▸ About this exercise
Could you edit the records below so that each "ankle" becomes "foot", with nothing else changed?

▸ Records for this exercise
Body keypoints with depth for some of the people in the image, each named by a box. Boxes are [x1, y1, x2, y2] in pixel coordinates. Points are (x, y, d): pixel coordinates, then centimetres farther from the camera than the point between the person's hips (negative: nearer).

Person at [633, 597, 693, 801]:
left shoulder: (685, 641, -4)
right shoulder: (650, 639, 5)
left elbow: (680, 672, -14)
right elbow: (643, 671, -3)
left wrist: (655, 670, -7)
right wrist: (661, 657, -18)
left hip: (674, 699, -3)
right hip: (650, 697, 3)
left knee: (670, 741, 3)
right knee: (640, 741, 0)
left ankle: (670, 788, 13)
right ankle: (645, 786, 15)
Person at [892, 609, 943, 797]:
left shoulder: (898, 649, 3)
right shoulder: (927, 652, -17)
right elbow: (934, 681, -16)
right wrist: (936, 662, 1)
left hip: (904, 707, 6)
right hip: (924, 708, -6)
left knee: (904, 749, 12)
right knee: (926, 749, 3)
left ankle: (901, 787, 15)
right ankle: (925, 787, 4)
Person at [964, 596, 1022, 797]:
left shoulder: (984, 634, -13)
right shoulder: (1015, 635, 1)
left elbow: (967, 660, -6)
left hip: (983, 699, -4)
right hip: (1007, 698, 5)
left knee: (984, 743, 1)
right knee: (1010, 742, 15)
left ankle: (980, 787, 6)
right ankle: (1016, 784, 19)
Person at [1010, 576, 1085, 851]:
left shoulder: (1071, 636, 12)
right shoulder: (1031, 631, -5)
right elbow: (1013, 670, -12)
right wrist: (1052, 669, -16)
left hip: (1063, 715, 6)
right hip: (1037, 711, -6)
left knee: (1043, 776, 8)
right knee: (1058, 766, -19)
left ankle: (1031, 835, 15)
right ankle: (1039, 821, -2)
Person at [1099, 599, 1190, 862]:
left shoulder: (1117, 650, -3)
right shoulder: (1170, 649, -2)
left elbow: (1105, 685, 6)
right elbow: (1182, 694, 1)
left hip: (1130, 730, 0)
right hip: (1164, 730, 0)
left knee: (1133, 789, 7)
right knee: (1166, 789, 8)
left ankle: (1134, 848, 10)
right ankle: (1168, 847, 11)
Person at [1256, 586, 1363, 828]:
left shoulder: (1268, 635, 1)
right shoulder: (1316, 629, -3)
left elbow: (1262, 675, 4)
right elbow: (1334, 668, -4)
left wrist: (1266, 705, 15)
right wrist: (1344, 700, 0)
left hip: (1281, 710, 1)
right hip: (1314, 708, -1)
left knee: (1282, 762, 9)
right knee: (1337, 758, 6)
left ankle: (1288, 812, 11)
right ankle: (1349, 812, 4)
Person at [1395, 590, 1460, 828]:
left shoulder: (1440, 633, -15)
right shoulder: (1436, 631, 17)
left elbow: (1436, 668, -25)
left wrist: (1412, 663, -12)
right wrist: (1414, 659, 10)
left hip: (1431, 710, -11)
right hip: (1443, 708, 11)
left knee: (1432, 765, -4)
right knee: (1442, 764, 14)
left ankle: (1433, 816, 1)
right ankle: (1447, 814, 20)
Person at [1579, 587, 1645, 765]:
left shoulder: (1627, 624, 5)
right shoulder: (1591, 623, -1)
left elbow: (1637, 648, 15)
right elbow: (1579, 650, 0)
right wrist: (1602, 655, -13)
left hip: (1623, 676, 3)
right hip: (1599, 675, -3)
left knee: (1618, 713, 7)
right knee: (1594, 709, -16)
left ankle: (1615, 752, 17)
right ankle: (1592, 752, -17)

▸ Task output
Body keypoints with depth for some of the people in the image, each named by a box. Boxes are [x1, y1, x2, y2] in pixel coordinates. Points are (x, y, d): pixel coordinates, then centimetres farther from the camera than the point between the person's hips (negative: nearer).

Person at [633, 597, 693, 801]:
left shoulder: (685, 641, -4)
right shoulder: (650, 639, 5)
left elbow: (680, 672, -14)
right elbow: (643, 671, -3)
left wrist: (655, 670, -7)
right wrist: (661, 657, -18)
left hip: (674, 699, -3)
right hip: (650, 697, 3)
left knee: (670, 741, 3)
right knee: (640, 741, 0)
left foot: (670, 788, 13)
right foot: (645, 786, 15)
Person at [892, 609, 943, 797]:
left shoulder: (898, 649, 3)
right shoulder: (927, 652, -17)
right elbow: (934, 681, -16)
right wrist: (936, 662, 1)
left hip: (904, 707, 6)
right hip: (924, 708, -6)
left knee: (904, 749, 12)
right knee: (926, 749, 3)
left foot: (901, 787, 15)
right foot: (925, 787, 4)
Person at [964, 596, 1022, 797]:
left shoulder: (984, 634, -13)
right shoulder: (1015, 635, 1)
left elbow: (967, 660, -6)
left hip: (983, 699, -4)
right hip: (1007, 698, 5)
left knee: (984, 743, 1)
right knee: (1010, 742, 15)
left foot: (980, 787, 6)
right foot: (1016, 784, 19)
Person at [1010, 576, 1085, 851]:
left shoulder: (1071, 636, 12)
right shoulder: (1031, 631, -5)
right elbow: (1013, 670, -12)
right wrist: (1052, 669, -16)
left hip: (1063, 715, 6)
right hip: (1037, 711, -6)
left knee: (1043, 776, 8)
right knee: (1058, 766, -19)
left foot: (1031, 835, 15)
right foot: (1039, 821, -2)
Person at [1099, 599, 1190, 862]:
left shoulder: (1117, 650, -3)
right shoulder: (1170, 649, -2)
left elbow: (1105, 685, 6)
right elbow: (1182, 694, 1)
left hip: (1130, 730, 0)
right hip: (1164, 730, 0)
left knee: (1133, 789, 7)
right knee: (1166, 789, 8)
left foot: (1134, 848, 10)
right foot: (1168, 847, 11)
Person at [1256, 586, 1363, 828]:
left shoulder: (1268, 635, 1)
right shoulder: (1316, 629, -3)
left elbow: (1262, 675, 4)
right elbow: (1334, 668, -4)
left wrist: (1266, 705, 15)
right wrist: (1344, 700, 0)
left hip: (1281, 710, 1)
right hip: (1314, 708, -1)
left knee: (1282, 762, 9)
right knee: (1337, 758, 6)
left foot: (1288, 812, 11)
right foot: (1349, 812, 4)
Person at [1395, 590, 1460, 828]:
left shoulder: (1440, 633, -15)
right shoulder: (1436, 631, 17)
left elbow: (1436, 668, -25)
left wrist: (1412, 663, -12)
right wrist: (1414, 659, 10)
left hip: (1431, 710, -11)
right hip: (1443, 708, 11)
left knee: (1432, 765, -4)
right knee: (1442, 764, 14)
left foot: (1433, 816, 1)
right foot: (1447, 814, 20)
Person at [1579, 587, 1645, 765]:
left shoulder: (1627, 624, 5)
right shoulder: (1591, 623, -1)
left elbow: (1637, 648, 15)
right elbow: (1579, 650, 0)
right wrist: (1602, 655, -13)
left hip: (1623, 676, 3)
right hip: (1599, 675, -3)
left knee: (1618, 713, 7)
right knee: (1594, 709, -16)
left foot: (1615, 752, 17)
right foot: (1592, 752, -17)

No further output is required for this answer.